[Collected data entries]

________

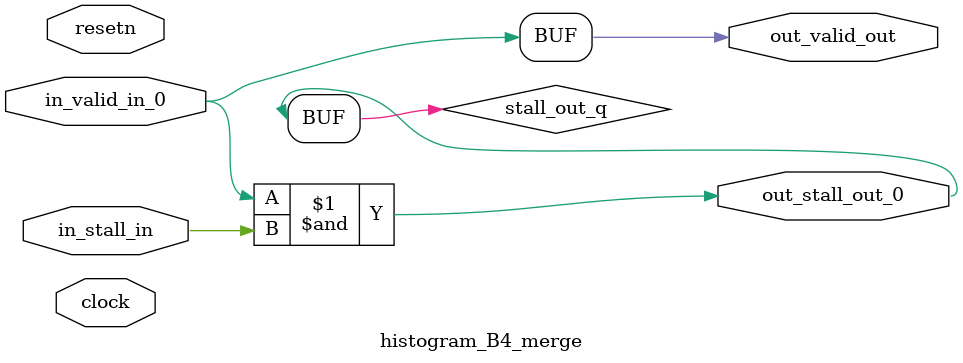
<source format=sv>



(* altera_attribute = "-name AUTO_SHIFT_REGISTER_RECOGNITION OFF; -name MESSAGE_DISABLE 10036; -name MESSAGE_DISABLE 10037; -name MESSAGE_DISABLE 14130; -name MESSAGE_DISABLE 14320; -name MESSAGE_DISABLE 15400; -name MESSAGE_DISABLE 14130; -name MESSAGE_DISABLE 10036; -name MESSAGE_DISABLE 12020; -name MESSAGE_DISABLE 12030; -name MESSAGE_DISABLE 12010; -name MESSAGE_DISABLE 12110; -name MESSAGE_DISABLE 14320; -name MESSAGE_DISABLE 13410; -name MESSAGE_DISABLE 113007; -name MESSAGE_DISABLE 10958" *)
module histogram_B4_merge (
    input wire [0:0] in_stall_in,
    input wire [0:0] in_valid_in_0,
    output wire [0:0] out_stall_out_0,
    output wire [0:0] out_valid_out,
    input wire clock,
    input wire resetn
    );

    wire [0:0] stall_out_q;


    // stall_out(LOGICAL,6)
    assign stall_out_q = in_valid_in_0 & in_stall_in;

    // out_stall_out_0(GPOUT,4)
    assign out_stall_out_0 = stall_out_q;

    // out_valid_out(GPOUT,5)
    assign out_valid_out = in_valid_in_0;

endmodule

</source>
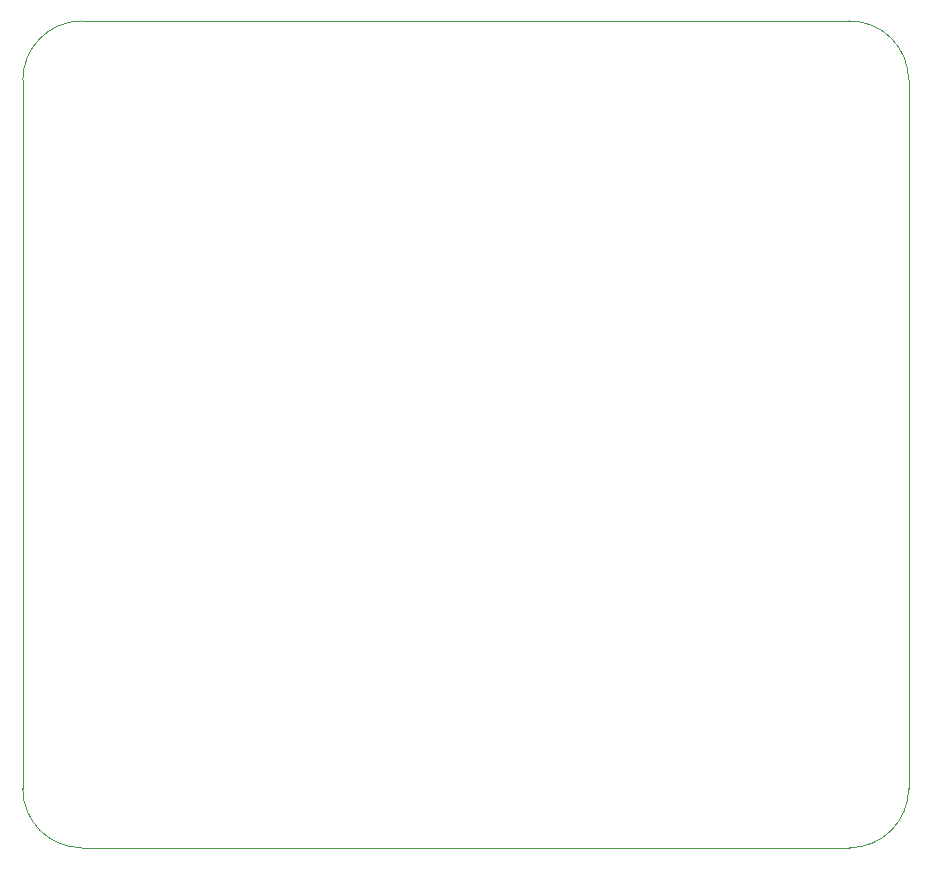
<source format=gm1>
%TF.GenerationSoftware,KiCad,Pcbnew,7.0.7*%
%TF.CreationDate,2023-12-09T17:07:56+00:00*%
%TF.ProjectId,Pack Board,5061636b-2042-46f6-9172-642e6b696361,rev?*%
%TF.SameCoordinates,Original*%
%TF.FileFunction,Profile,NP*%
%FSLAX46Y46*%
G04 Gerber Fmt 4.6, Leading zero omitted, Abs format (unit mm)*
G04 Created by KiCad (PCBNEW 7.0.7) date 2023-12-09 17:07:56*
%MOMM*%
%LPD*%
G01*
G04 APERTURE LIST*
%TA.AperFunction,Profile*%
%ADD10C,0.100000*%
%TD*%
G04 APERTURE END LIST*
D10*
X100000000Y-145000000D02*
G75*
G03*
X105000000Y-150000000I5000000J0D01*
G01*
X175000000Y-85000000D02*
G75*
G03*
X170000000Y-80000000I-5000000J0D01*
G01*
X100000000Y-145000000D02*
X100000000Y-85000000D01*
X175000000Y-145000000D02*
X175000000Y-85000000D01*
X170000000Y-150000000D02*
G75*
G03*
X175000000Y-145000000I0J5000000D01*
G01*
X105000000Y-150000000D02*
X170000000Y-150000000D01*
X105000000Y-80000000D02*
X170000000Y-80000000D01*
X105000000Y-80000000D02*
G75*
G03*
X100000000Y-85000000I0J-5000000D01*
G01*
M02*

</source>
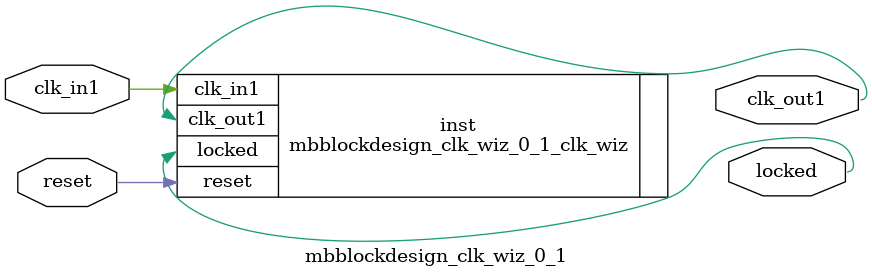
<source format=v>


`timescale 1ps/1ps

(* CORE_GENERATION_INFO = "mbblockdesign_clk_wiz_0_1,clk_wiz_v6_0_13_0_0,{component_name=mbblockdesign_clk_wiz_0_1,use_phase_alignment=true,use_min_o_jitter=false,use_max_i_jitter=false,use_dyn_phase_shift=false,use_inclk_switchover=false,use_dyn_reconfig=false,enable_axi=0,feedback_source=FDBK_AUTO,PRIMITIVE=MMCM,num_out_clk=1,clkin1_period=10.000,clkin2_period=10.000,use_power_down=false,use_reset=true,use_locked=true,use_inclk_stopped=false,feedback_type=SINGLE,CLOCK_MGR_TYPE=NA,manual_override=false}" *)

module mbblockdesign_clk_wiz_0_1 
 (
  // Clock out ports
  output        clk_out1,
  // Status and control signals
  input         reset,
  output        locked,
 // Clock in ports
  input         clk_in1
 );

  mbblockdesign_clk_wiz_0_1_clk_wiz inst
  (
  // Clock out ports  
  .clk_out1(clk_out1),
  // Status and control signals               
  .reset(reset), 
  .locked(locked),
 // Clock in ports
  .clk_in1(clk_in1)
  );

endmodule

</source>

________

**Description of the task**: In the copy, include every record exactly and no pictures.

**Task answer**:
<source format=sv>



(* altera_attribute = "-name AUTO_SHIFT_REGISTER_RECOGNITION OFF; -name MESSAGE_DISABLE 10036; -name MESSAGE_DISABLE 10037; -name MESSAGE_DISABLE 14130; -name MESSAGE_DISABLE 14320; -name MESSAGE_DISABLE 15400; -name MESSAGE_DISABLE 14130; -name MESSAGE_DISABLE 10036; -name MESSAGE_DISABLE 12020; -name MESSAGE_DISABLE 12030; -name MESSAGE_DISABLE 12010; -name MESSAGE_DISABLE 12110; -name MESSAGE_DISABLE 14320; -name MESSAGE_DISABLE 13410; -name MESSAGE_DISABLE 113007; -name MESSAGE_DISABLE 10958" *)
module histogram_B4_merge (
    input wire [0:0] in_stall_in,
    input wire [0:0] in_valid_in_0,
    output wire [0:0] out_stall_out_0,
    output wire [0:0] out_valid_out,
    input wire clock,
    input wire resetn
    );

    wire [0:0] stall_out_q;


    // stall_out(LOGICAL,6)
    assign stall_out_q = in_valid_in_0 & in_stall_in;

    // out_stall_out_0(GPOUT,4)
    assign out_stall_out_0 = stall_out_q;

    // out_valid_out(GPOUT,5)
    assign out_valid_out = in_valid_in_0;

endmodule

</source>
<source format=gm1>
%TF.GenerationSoftware,KiCad,Pcbnew,7.0.7*%
%TF.CreationDate,2023-12-09T17:07:56+00:00*%
%TF.ProjectId,Pack Board,5061636b-2042-46f6-9172-642e6b696361,rev?*%
%TF.SameCoordinates,Original*%
%TF.FileFunction,Profile,NP*%
%FSLAX46Y46*%
G04 Gerber Fmt 4.6, Leading zero omitted, Abs format (unit mm)*
G04 Created by KiCad (PCBNEW 7.0.7) date 2023-12-09 17:07:56*
%MOMM*%
%LPD*%
G01*
G04 APERTURE LIST*
%TA.AperFunction,Profile*%
%ADD10C,0.100000*%
%TD*%
G04 APERTURE END LIST*
D10*
X100000000Y-145000000D02*
G75*
G03*
X105000000Y-150000000I5000000J0D01*
G01*
X175000000Y-85000000D02*
G75*
G03*
X170000000Y-80000000I-5000000J0D01*
G01*
X100000000Y-145000000D02*
X100000000Y-85000000D01*
X175000000Y-145000000D02*
X175000000Y-85000000D01*
X170000000Y-150000000D02*
G75*
G03*
X175000000Y-145000000I0J5000000D01*
G01*
X105000000Y-150000000D02*
X170000000Y-150000000D01*
X105000000Y-80000000D02*
X170000000Y-80000000D01*
X105000000Y-80000000D02*
G75*
G03*
X100000000Y-85000000I0J-5000000D01*
G01*
M02*

</source>
<source format=v>


`timescale 1ps/1ps

(* CORE_GENERATION_INFO = "mbblockdesign_clk_wiz_0_1,clk_wiz_v6_0_13_0_0,{component_name=mbblockdesign_clk_wiz_0_1,use_phase_alignment=true,use_min_o_jitter=false,use_max_i_jitter=false,use_dyn_phase_shift=false,use_inclk_switchover=false,use_dyn_reconfig=false,enable_axi=0,feedback_source=FDBK_AUTO,PRIMITIVE=MMCM,num_out_clk=1,clkin1_period=10.000,clkin2_period=10.000,use_power_down=false,use_reset=true,use_locked=true,use_inclk_stopped=false,feedback_type=SINGLE,CLOCK_MGR_TYPE=NA,manual_override=false}" *)

module mbblockdesign_clk_wiz_0_1 
 (
  // Clock out ports
  output        clk_out1,
  // Status and control signals
  input         reset,
  output        locked,
 // Clock in ports
  input         clk_in1
 );

  mbblockdesign_clk_wiz_0_1_clk_wiz inst
  (
  // Clock out ports  
  .clk_out1(clk_out1),
  // Status and control signals               
  .reset(reset), 
  .locked(locked),
 // Clock in ports
  .clk_in1(clk_in1)
  );

endmodule

</source>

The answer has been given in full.